··· Supplied records ···

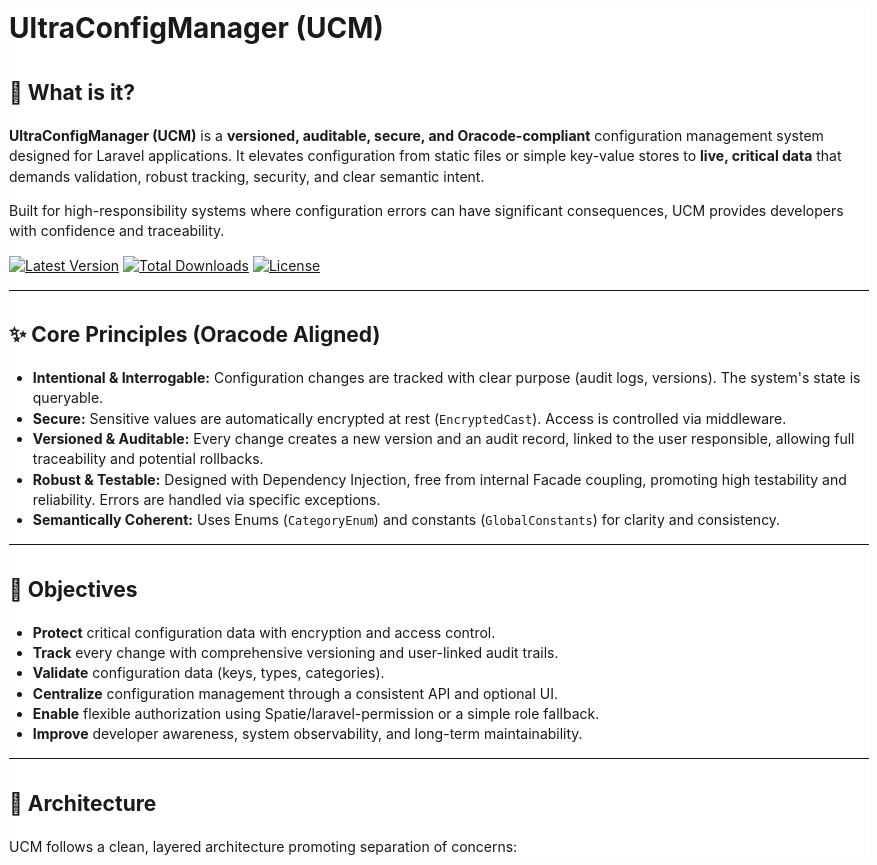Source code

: # UltraConfigManager (UCM)

## 📖 What is it?

**UltraConfigManager (UCM)** is a **versioned, auditable, secure, and Oracode-compliant** configuration management system designed for Laravel applications. It elevates configuration from static files or simple key-value stores to **live, critical data** that demands validation, robust tracking, security, and clear semantic intent.

Built for high-responsibility systems where configuration errors can have significant consequences, UCM provides developers with confidence and traceability.

[![Latest Version](https://img.shields.io/packagist/v/ultra/ultra-config-manager.svg?style=flat-square)](https://packagist.org/packages/ultra/ultra-config-manager)
[![Total Downloads](https://img.shields.io/packagist/dt/ultra/ultra-config-manager.svg?style=flat-square)](https://packagist.org/packages/ultra/ultra-config-manager)
[![License](https://img.shields.io/packagist/l/ultra/ultra-config-manager.svg?style=flat-square)](https://packagist.org/packages/ultra/ultra-config-manager)

---

## ✨ Core Principles (Oracode Aligned)

-   **Intentional & Interrogable:** Configuration changes are tracked with clear purpose (audit logs, versions). The system's state is queryable.
-   **Secure:** Sensitive values are automatically encrypted at rest (`EncryptedCast`). Access is controlled via middleware.
-   **Versioned & Auditable:** Every change creates a new version and an audit record, linked to the user responsible, allowing full traceability and potential rollbacks.
-   **Robust & Testable:** Designed with Dependency Injection, free from internal Facade coupling, promoting high testability and reliability. Errors are handled via specific exceptions.
-   **Semantically Coherent:** Uses Enums (`CategoryEnum`) and constants (`GlobalConstants`) for clarity and consistency.

---

## 🎯 Objectives

-   **Protect** critical configuration data with encryption and access control.
-   **Track** every change with comprehensive versioning and user-linked audit trails.
-   **Validate** configuration data (keys, types, categories).
-   **Centralize** configuration management through a consistent API and optional UI.
-   **Enable** flexible authorization using Spatie/laravel-permission or a simple role fallback.
-   **Improve** developer awareness, system observability, and long-term maintainability.

---

## 🧠 Architecture

UCM follows a clean, layered architecture promoting separation of concerns:
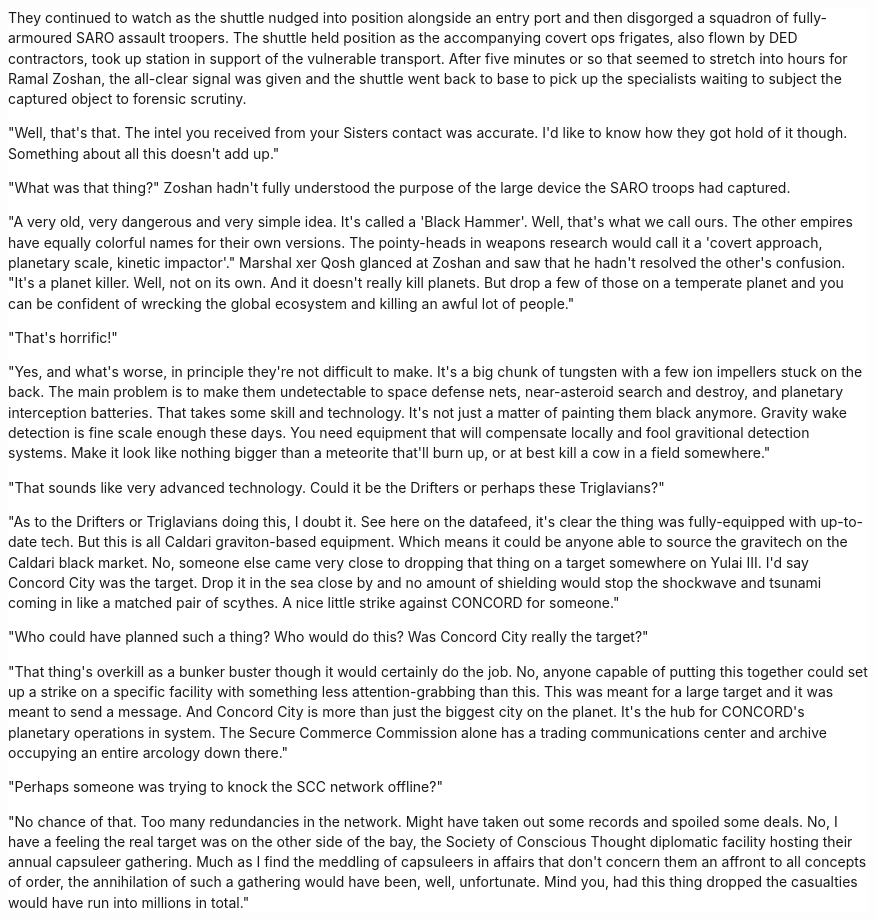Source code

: They continued to watch as the shuttle nudged into position alongside an entry port and then disgorged a squadron of fully-armoured SARO assault troopers. The shuttle held position as the accompanying covert ops frigates, also flown by DED contractors, took up station in support of the vulnerable transport. After five minutes or so that seemed to stretch into hours for Ramal Zoshan, the all-clear signal was given and the shuttle went back to base to pick up the specialists waiting to subject the captured object to forensic scrutiny.

"Well, that's that. The intel you received from your Sisters contact was accurate. I'd like to know how they got hold of it though. Something about all this doesn't add up."

"What was that thing?" Zoshan hadn't fully understood the purpose of the large device the SARO troops had captured.

"A very old, very dangerous and very simple idea. It's called a 'Black Hammer'. Well, that's what we call ours. The other empires have equally colorful names for their own versions. The pointy-heads in weapons research would call it a 'covert approach, planetary scale, kinetic impactor'." Marshal xer Qosh glanced at Zoshan and saw that he hadn't resolved the other's confusion. "It's a planet killer. Well, not on its own. And it doesn't really kill planets. But drop a few of those on a temperate planet and you can be confident of wrecking the global ecosystem and killing an awful lot of people."

"That's horrific!"

"Yes, and what's worse, in principle they're not difficult to make. It's a big chunk of tungsten with a few ion impellers stuck on the back. The main problem is to make them undetectable to space defense nets, near-asteroid search and destroy, and planetary interception batteries. That takes some skill and technology. It's not just a matter of painting them black anymore. Gravity wake detection is fine scale enough these days. You need equipment that will compensate locally and fool gravitional detection systems. Make it look like nothing bigger than a meteorite that'll burn up, or at best kill a cow in a field somewhere."

"That sounds like very advanced technology. Could it be the Drifters or perhaps these Triglavians?"

"As to the Drifters or Triglavians doing this, I doubt it. See here on the datafeed, it's clear the thing was fully-equipped with up-to-date tech. But this is all Caldari graviton-based equipment. Which means it could be anyone able to source the gravitech on the Caldari black market. No, someone else came very close to dropping that thing on a target somewhere on Yulai III. I'd say Concord City was the target. Drop it in the sea close by and no amount of shielding would stop the shockwave and tsunami coming in like a matched pair of scythes. A nice little strike against CONCORD for someone."

"Who could have planned such a thing? Who would do this? Was Concord City really the target?"

"That thing's overkill as a bunker buster though it would certainly do the job. No, anyone capable of putting this together could set up a strike on a specific facility with something less attention-grabbing than this. This was meant for a large target and it was meant to send a message. And Concord City is more than just the biggest city on the planet. It's the hub for CONCORD's planetary operations in system. The Secure Commerce Commission alone has a trading communications center and archive occupying an entire arcology down there."

"Perhaps someone was trying to knock the SCC network offline?"

"No chance of that. Too many redundancies in the network. Might have taken out some records and spoiled some deals. No, I have a feeling the real target was on the other side of the bay, the Society of Conscious Thought diplomatic facility hosting their annual capsuleer gathering. Much as I find the meddling of capsuleers in affairs that don't concern them an affront to all concepts of order, the annihilation of such a gathering would have been, well, unfortunate. Mind you, had this thing dropped the casualties would have run into millions in total."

···

Written task → Set down exactly, and only, the lines from the one with "someone was trying" to the final line of the data.

Your solution →
"Perhaps someone was trying to knock the SCC network offline?"

"No chance of that. Too many redundancies in the network. Might have taken out some records and spoiled some deals. No, I have a feeling the real target was on the other side of the bay, the Society of Conscious Thought diplomatic facility hosting their annual capsuleer gathering. Much as I find the meddling of capsuleers in affairs that don't concern them an affront to all concepts of order, the annihilation of such a gathering would have been, well, unfortunate. Mind you, had this thing dropped the casualties would have run into millions in total."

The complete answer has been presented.